Les pages se suivent et ne se ressemblent pas pour les héros de bédés. Avec eux, il ne faut pas non plus se fier aux apparences: le banlieusard le plus «épais» peut vivre des aventures plus rocambolesques que le plus musclé des justiciers masqués.

Il y a un trou dans la télé de Jérôme Bigras, le plus célèbre habitant de la banlieue la plus beige de l'univers. Est-ce la faute à Rex, sa fidèle tondeuse à gazon, qui tentait justement de zapper avec un Game Boy? Mystère. Le plus curieux, c'est ce bonhomme casqué qui atterrit dans le salon et s'enfuit aussitôt... par le trou qui vient d'apparaître dans la page et traverse littéralement - tout l'album. Bigras s'énerve, évidemment, et s'embarque presque malgré lui dans une quête de sens totalement loufoque qui le mènera notamment en Magazonie, «là où les centres commerciaux n'ont pas encore été défrichés». Jean-Paul Eid frappe un grand coup en ramenant son personnage créé dans les pages de Croc il y a plus de 20 ans. En plus de donner lieu à une aventure rocambolesque qu'on traverse en riant parfois aux éclats tant la satire est féroce, les clins d'oeil comiques et les gags bien tournés, il propose un défi de lecture inusité. À l'instar de Marc-Antoine Mathieu (Julius Corentin Acquefacques), il joue de manière imaginative avec l'objet physique qu'est la bédé. Le véritable trou percé dans l'album devient ainsi plus qu'un artifice, mais un élément narratif que l'auteur exploite à fond pour mettre en scène un voyage dans le temps, qui est aussi un voyage dans les codes de la lecture. Une folie inspirée.

_____________________________________________________________________________

* * * *

Le fond du trou. Jean-Paul Eid. La Pastèque, 46 pages.

El Spectro, champion de «lucha libre» qui donne son nom à la nouvelle série du dessinateur Yves Rodier et du scénariste Frédéric Antoine, est un cousin lointain d'El Santo, icône de la culture populaire mexicaine. Imbattable dans le ring, il joue aussi au sauveur et au justicier en dehors des heures de combats comme on le constate dans Les mutants de la lune rouge. Une fois les présentations faites - El Spectro sauve les naufragés d'un écrasement d'avion dans les Andes chiliennes -, le célèbre catcheur s'offre des vacances sur la Costa Brava espagnole en compagnie d'une plantureuse blonde. Non, ce n'est pas ce que vous croyez puisque la charmante demoiselle Topalov est une championne d'échecs de niveau international. Son cerveau est d'ailleurs convoité par un vilain émule du docteur Moreau. Tant du point de vue du récit que du dessin, Les mutants de la lune rouge s'inspire de la bande dessinée franco-belge classique à laquelle il rend hommage. Bob Morane, James Bond, Tintin, plusieurs noms de héros nous traversent l'esprit à la lecture de cette aventure dynamique, richement colorée, pleine de batailles et de poursuites en voiture. Pour amateurs du genre.

____________________________________________________________________________

* * *

Les mutants de la lune rouge. Yves Rodier/Frédéric Antoine. Le Lombard, 56 pages.

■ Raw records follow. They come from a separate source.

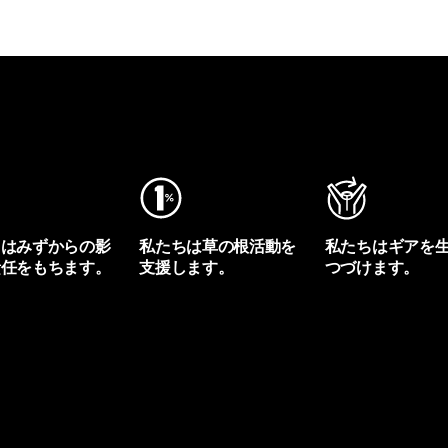
ちはみずからの影
私たちは草の根活動を
私たちはギアを
責任をもちます。
支援します。
つづけます。
プリントを見る
アクティビズムを見る
Worn Wearを見る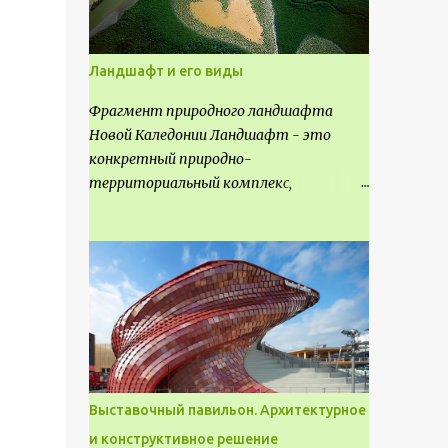
Ландшафт и его виды
Фрагмент природного ландшафта
Новой Каледонии Ландшафт - это
конкретный природно-
территориальный комплекс,
являющийся неповторимым и
имеющим свое точное расположение на
карте и географическое название.
Различают несколько видов
ландшафта, которые отличаются
друг от друга не только оформлением,
но и видом деятельность происходящей
на них. Одни используют в качестве
выращивания агрокультур. Другие для
Выставочный павильон. Архитектурное
строительства населенных пунктов и
и конструктивное решение
т.д.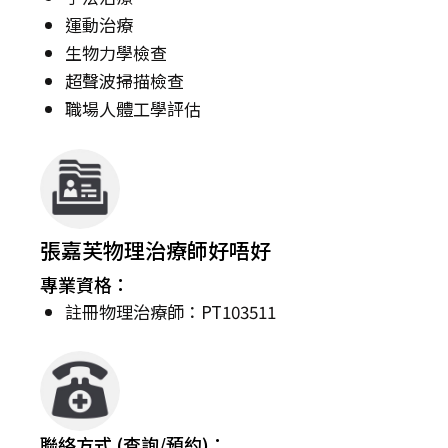
運動治療
生物力學檢查
超聲波掃描檢查
職場人體工學評估
張嘉芙物理治療師好唔好
專業資格：
註冊物理治療師：PT103511
聯絡方式 (查詢/預約)：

Quarante ans. L'âge d'un premier bilan. Le moment où, après avoir vécu un peu, fêté assez et visité quelques recoins du globe, on commence à se demander à quoi ça rime tout ça. Claude Auchu, graphiste de formation et publicitaire de métier, n'a pas choisi un sujet facile pour son premier roman graphique. Même si la crise de la quarantaine est un thème éculé, il parvient sans mal à échafauder un récit empreint d'authenticité. Il y a d'abord le ton intimiste du texte, qu'on dirait chuchoté. Une pointe d'humour entre ironie douce et autodérision un brin dépressive dans la narration, qui s'attache aux détails du quotidien: couple, famille, boulot, vie sociale, quête d'un bonheur apparemment insaisissable... Ces banalités s'avèrent toutefois magnifiées par l'approche graphique qui, sans être économe, mise sur une ligne claire et, surtout, un judicieux travail de mise en page. L'espace, ici, est rarement cloisonné et les personnages ne vivent pas souvent dans des cases. L'auteur peut donc exploiter les planches à sa guise, ce qu'il fait d'ailleurs en usant d'un langage visuel d'une très grande efficacité (réflexe heureux de publicitaire, sans doute) et traversé de flashes inspirés. Une année en quarantaine s'achève sur une morale prévisible, mais sans doute inévitable. On a néanmoins l'impression d'avoir dans les mains le livre d'un auteur dont la personnalité reste à définir, mais qui sait jouer avec les images.

_____________________________________________________________________________

* * *

Une année en quarantaine. Claude Auchu. Les Intouchables, 86 pages.